Zhao Lixing, professeur à l’Université Fudan de Shanghai a signalé toute une liste de phénomènes incongrus : d’une main, bloquer hermétiquement la circulation du marché, de l’autre essayer de débloquer certains débouchés ; exiger à la fois que les habitants ne quittent pas leur logement et qu’ils se débrouillent pour trouver de quoi ; distribuer aux personnes qui ne sont pas contaminées par le virus le médicament chinois lianhua qingwen, censé traiter la pandémie, et les informer en même temps que les gens en bonne santé ne devaient pas en prendre ; doter les testés positifs ne pouvant pas être transférés au centre de quarantaine du code rouge, alors que ceux déjà redevenus négatifs devaient aller au centre pour recevoir un code vert ; demander un test PCR avant de consulter un médecin, alors que l’hôpital exigeait pour faire ce test une attestation de test négatif ; impératif à tous de subir le test PCR encore et encore et les informer en même temps qu’il y avait risque de contamination en le faisant, etc. Chaque échelon a fait fonctionner avec le plus grand sérieux les maillons d’un cercle vicieux qui a provoqué la totalité des désordres qui nous ont affectés.

Certains esprits brouillons croient que tous ces désastres humains proviendraient d’une mauvaise application de la politique du « Zéro-Covid ». En réalité, leur origine est précisément le « confinement » à un niveau élevé qui est issu de cette politique et son champion à la tête du pays en est le responsable. Partout ailleurs en Chine, les voix de la population ont été étouffées, alors que les Shanghaïens ont refusé de se mettre à genoux. Ils ont exprimé à haute voix leur désaccord et leur volonté de garder en mémoire ce qui a eu lieu. Les Shanghaiens sont l’espoir de Shanghai, Shanghai est l’espoir de la Chine.

Le virus en soi n’est pas redoutable. Ce qui s’est révélé effroyable, ce sont tous ceux qui ont profité des vaccins, des tests PCR, des approvisionnements alimentaires pour s’enrichir personnellement. Ils en ont profité pour tourmenter Shanghai et les Shanghaïens à des fins inavouables.
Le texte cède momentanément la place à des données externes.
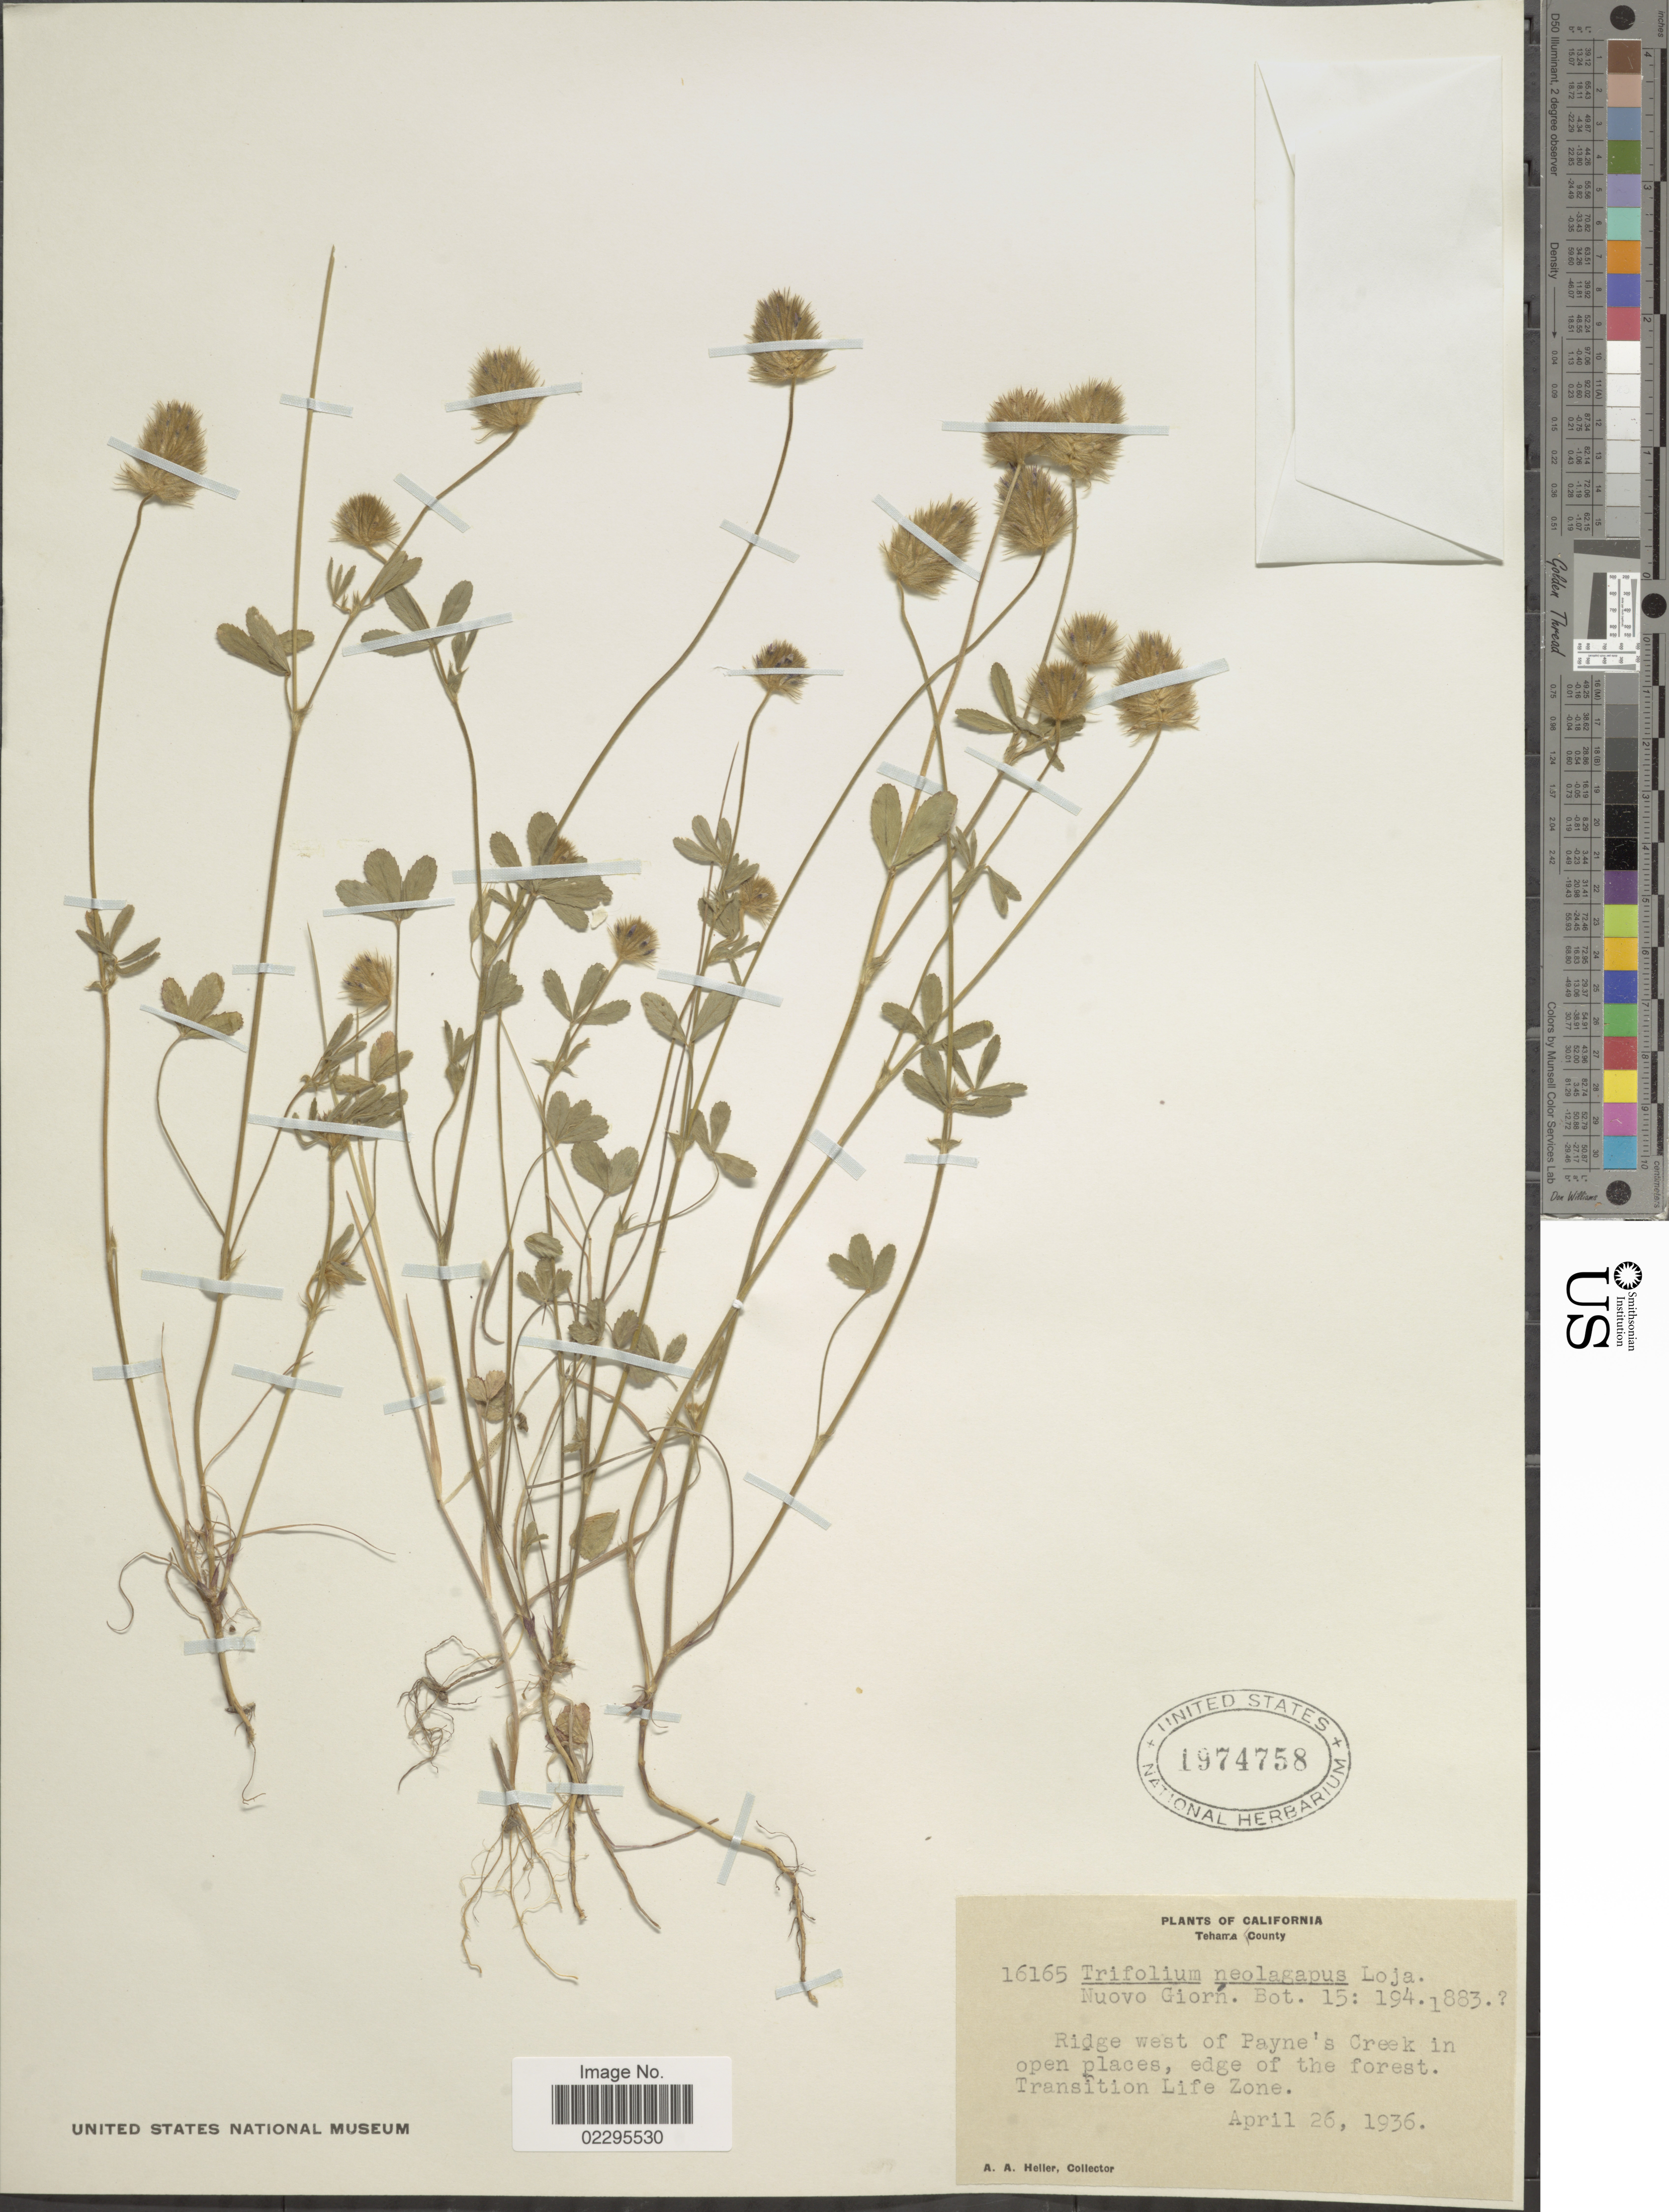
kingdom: Plantae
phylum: Tracheophyta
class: Magnoliopsida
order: Fabales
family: Fabaceae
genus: Trifolium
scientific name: Trifolium albopurpureum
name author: Torr. & A. Gray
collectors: A. A. Heller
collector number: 16165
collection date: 1936-04-26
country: United States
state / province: California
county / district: Tehama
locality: Teharra County. Ridge west of Payne's Creek. Transition Life Zone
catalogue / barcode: US 1974758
Je suis convaincu que leurs visées n’aboutiront pas. Shanghai restera cette métropole chinoise dotée d’une culture urbaine hautement civilisée. Nous avons maintenu les liens avec le monde même pendant les dix ans de la Révolution culturelle. La ville saura guérir de ses blessures. Certes, nous sommes cette fois-ci profondément tourmentés et meurtris, mais rien ne pourra anéantir notre ville !

 

  • 1. 全域静态管理 quanyu jingtai guanli, est un euphémisme pour ne pas parler de confinement.
  • 2. 静止 jingzhi.
  • 3. 作茧自缚 zuojian zifu.
  • 4. Extraits de Mengxi Tingyu publié en Australie le 2 juin 2022, repris de la messagerie WeChat.
  • 5. 愚人节 yurenjie.
  • 6. Yuanyuan Jun, 27 juin, extraits, repris de la messagerie WeWhat.
  • 7. Shang Famin, juriste shanghaïen, 28 avril 2022, extraits, repris de la messagerie WeChat.
  • 8. 乌纱帽 wushamao, littéralement « la coiffure de soie noire » que portaient les mandarins du temps des empereurs. Terme qui fait allusion au poste de fonctionnaire.
  • 9. Cai Shenkun, article du 25 avril 2022 intitulé « Reparlons de la tourmente de Shanghai », extraits.